[Page-level text extractions]
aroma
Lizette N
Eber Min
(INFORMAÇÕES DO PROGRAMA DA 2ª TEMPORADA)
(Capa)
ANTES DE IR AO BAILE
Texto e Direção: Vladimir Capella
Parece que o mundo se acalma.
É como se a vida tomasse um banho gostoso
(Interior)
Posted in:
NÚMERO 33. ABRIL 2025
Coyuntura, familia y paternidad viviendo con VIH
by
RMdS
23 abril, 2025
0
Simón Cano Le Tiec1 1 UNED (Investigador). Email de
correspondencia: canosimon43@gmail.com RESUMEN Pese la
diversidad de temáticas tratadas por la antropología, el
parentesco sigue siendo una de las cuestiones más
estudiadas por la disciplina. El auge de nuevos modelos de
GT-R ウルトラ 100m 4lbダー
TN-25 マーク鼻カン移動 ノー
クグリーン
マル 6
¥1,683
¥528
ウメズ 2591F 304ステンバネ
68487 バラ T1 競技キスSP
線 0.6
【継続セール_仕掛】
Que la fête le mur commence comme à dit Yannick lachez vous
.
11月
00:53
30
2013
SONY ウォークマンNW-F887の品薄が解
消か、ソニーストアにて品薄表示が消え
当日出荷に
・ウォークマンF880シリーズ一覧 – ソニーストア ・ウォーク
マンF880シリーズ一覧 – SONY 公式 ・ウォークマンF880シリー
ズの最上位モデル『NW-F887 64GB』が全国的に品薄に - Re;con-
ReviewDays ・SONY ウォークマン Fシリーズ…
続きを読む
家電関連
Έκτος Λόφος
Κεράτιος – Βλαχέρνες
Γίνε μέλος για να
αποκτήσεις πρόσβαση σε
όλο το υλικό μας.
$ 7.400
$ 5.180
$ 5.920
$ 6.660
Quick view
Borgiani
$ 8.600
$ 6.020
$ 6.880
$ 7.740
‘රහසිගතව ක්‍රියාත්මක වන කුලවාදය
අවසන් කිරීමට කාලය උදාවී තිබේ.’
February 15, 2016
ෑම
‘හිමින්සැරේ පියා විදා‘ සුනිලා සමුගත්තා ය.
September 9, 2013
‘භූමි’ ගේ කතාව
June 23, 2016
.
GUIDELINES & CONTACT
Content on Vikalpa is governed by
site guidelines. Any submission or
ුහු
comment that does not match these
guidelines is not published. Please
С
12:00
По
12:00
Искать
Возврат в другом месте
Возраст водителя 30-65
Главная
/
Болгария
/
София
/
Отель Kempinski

§ Exercise instructions:
Taking the entries above, please repeat each one exactly.

§ Exercise solution:
aroma
Lizette N
Eber Min
(INFORMAÇÕES DO PROGRAMA DA 2ª TEMPORADA)
(Capa)
ANTES DE IR AO BAILE
Texto e Direção: Vladimir Capella
Parece que o mundo se acalma.
É como se a vida tomasse um banho gostoso
(Interior)
Posted in:
NÚMERO 33. ABRIL 2025
Coyuntura, familia y paternidad viviendo con VIH
by
RMdS
23 abril, 2025
0
Simón Cano Le Tiec1 1 UNED (Investigador). Email de
correspondencia: canosimon43@gmail.com RESUMEN Pese la
diversidad de temáticas tratadas por la antropología, el
parentesco sigue siendo una de las cuestiones más
estudiadas por la disciplina. El auge de nuevos modelos de
GT-R ウルトラ 100m 4lbダー
TN-25 マーク鼻カン移動 ノー
クグリーン
マル 6
¥1,683
¥528
ウメズ 2591F 304ステンバネ
68487 バラ T1 競技キスSP
線 0.6
【継続セール_仕掛】
Que la fête le mur commence comme à dit Yannick lachez vous
.
11月
00:53
30
2013
SONY ウォークマンNW-F887の品薄が解
消か、ソニーストアにて品薄表示が消え
当日出荷に
・ウォークマンF880シリーズ一覧 – ソニーストア ・ウォーク
マンF880シリーズ一覧 – SONY 公式 ・ウォークマンF880シリー
ズの最上位モデル『NW-F887 64GB』が全国的に品薄に - Re;con-
ReviewDays ・SONY ウォークマン Fシリーズ…
続きを読む
家電関連
Έκτος Λόφος
Κεράτιος – Βλαχέρνες
Γίνε μέλος για να
αποκτήσεις πρόσβαση σε
όλο το υλικό μας.
$ 7.400
$ 5.180
$ 5.920
$ 6.660
Quick view
Borgiani
$ 8.600
$ 6.020
$ 6.880
$ 7.740
‘රහසිගතව ක්‍රියාත්මක වන කුලවාදය
අවසන් කිරීමට කාලය උදාවී තිබේ.’
February 15, 2016
ෑම
‘හිමින්සැරේ පියා විදා‘ සුනිලා සමුගත්තා ය.
September 9, 2013
‘භූමි’ ගේ කතාව
June 23, 2016
.
GUIDELINES & CONTACT
Content on Vikalpa is governed by
site guidelines. Any submission or
ුහු
comment that does not match these
guidelines is not published. Please
С
12:00
По
12:00
Искать
Возврат в другом месте
Возраст водителя 30-65
Главная
/
Болгария
/
София
/
Отель Kempinski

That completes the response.